I mean, think about it. There are worse things to be known as. Even better for Kiffin, who's only 33, he's the youngest member of that particular club, giving him years and years to enjoy the distinction and, potentially, profit from it.

Consider the happy fates of so many others who have been fortunate enough to leave the employment of Al Davis and his silver-and-black band of brothers:

-- John Madden has gone on to become an almost ubiquitous figure in American pop culture, setting the standard for the athlete/coach turned broadcaster in all ways, not the least of which has been his singular niche as the nation's leading overexposed commercial pitchman (although Peyton Manning seems determined to give him a run for his advertising money). There are household names, and then there's Madden.

-- Mike Shanahan has done quite nicely for himself as well. Once he rid himself of his own 20-game Raiders coaching imprimatur, he went on to win one Super Bowl title as the offensive coordinator for the 1994 San Francisco 49ers, and two more in 1997-98 as the coach in Denver, where he is currently in his 14th season. That makes him second only to Tennessee's Jeff Fisher in terms of continuous NFL coaching tenure with one franchise.

-- Jon Gruden caught one of the last flights out of Oakland before the franchise descended into complete irrelevance and disarray and one year later earned a Super Bowl ring for himself and his team in Tampa Bay -- becoming something of a sneering Madison Avenue darling in the process. As hard as it is to believe, Gruden's already in his seventh season with the Bucs, making him the third-most tenured coach in the NFC. He trails only soon-to-be ex-Seahawks coach Mike Holmgren and Philadelphia's Andy Reid, and is tied with Carolina's John Fox.

_Assignment 1_:
Answer these questions about the piece on former Raiders coaches, one answer a line, marked (a), (b), (c) like the questions:
(a) How old is Kiffin?
(b) For which team was Mike Shanahan offensive coordinator when he won his first Super Bowl title?
(c) Which two coaches does Jon Gruden trail in tenure in the NFC?
_Assignment 2_:
Write a continuation of the piece on former Raiders coaches, starting after its final sentence.

_Provided information_:
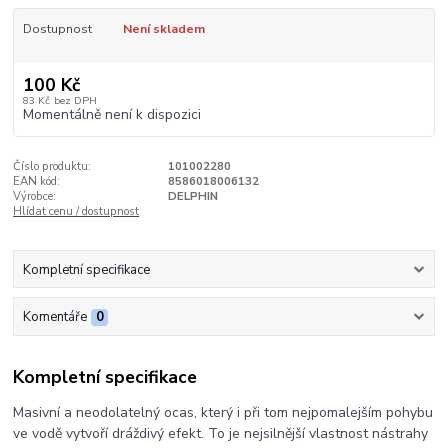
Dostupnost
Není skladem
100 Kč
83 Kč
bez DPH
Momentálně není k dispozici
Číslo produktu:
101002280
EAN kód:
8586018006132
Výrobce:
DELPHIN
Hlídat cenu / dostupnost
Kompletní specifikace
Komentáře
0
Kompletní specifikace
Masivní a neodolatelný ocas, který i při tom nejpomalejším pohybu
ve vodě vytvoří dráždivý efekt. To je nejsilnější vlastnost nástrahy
* * *
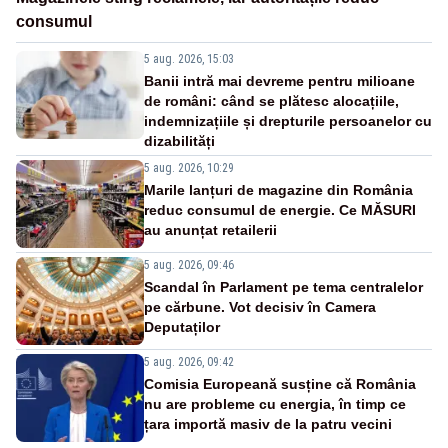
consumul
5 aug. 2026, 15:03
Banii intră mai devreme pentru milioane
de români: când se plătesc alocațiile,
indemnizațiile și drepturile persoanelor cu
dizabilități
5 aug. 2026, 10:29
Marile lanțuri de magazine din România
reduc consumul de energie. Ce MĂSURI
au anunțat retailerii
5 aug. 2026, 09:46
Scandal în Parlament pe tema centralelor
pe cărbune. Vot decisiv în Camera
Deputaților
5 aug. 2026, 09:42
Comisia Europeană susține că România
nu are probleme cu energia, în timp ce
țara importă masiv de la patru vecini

_Response 1_:
(a) 33
(b) The 1994 San Francisco 49ers
(c) Mike Holmgren and Andy Reid

_Response 2_:
-- Norv Turner's head coaching career wasn't derailed by the two-year sentence he served in Oakland. Turner is now in his second season in San Diego, and the talented Chargers have as much claim as anyone this season to the role of AFC Super Bowl favorite. Turner is 15-8 in his first 23 games with San Diego, earning two playoff wins last January for a franchise that hadn't won a postseason game since 1994.

-- Even Davis himself is an ex-Raiders head coach who has fared pretty well after his three-year stint (1963-65) on the sideline. He does own the team after all, as Raiders fans might have been prone to recall a time or two during the course of the franchise's disastrous past five years. For a guy who first showed up in Oakland in January 1963 -- during the Kennedy administration -- that's 45 years of staying power.

So the last thing Kiffin should do is despair that his Raiders days are done and over with. He got his 20 games, it didn't go well, but that's that. Who knows? Maybe some day in the decades to come, he'll have a popular video game named in his honor, and football fans will rush out en masse to buy Kiffin '22. What? Would it have sounded any more ridiculous if we had predicted the same thing for Madden in 1979?

• The other thing that struck me this week was that the Rams and Raiders -- those old relocation-loving NFL twins -- were linked once again when they both fired their coaches within a day of each other.

The Rams asked Scott Linehan to turn in his building ID badge on Monday after a 36-game stint calling the shots, and Kiffin got the word in a less-than-courtesy phone call from Davis on Tuesday. The twin dismissals were the NFL's earliest coaching firings in two decades, coming just four games into the 2008 season.

It brought back memories of the Rams and Raiders packing up and leaving Los Angeles together in the spring of 1995, with Georgia Frontiere's team headed for greener pastures in St. Louis and Davis kissing and making up with the city of Oakland, from whence the Raiders had come 13 years earlier.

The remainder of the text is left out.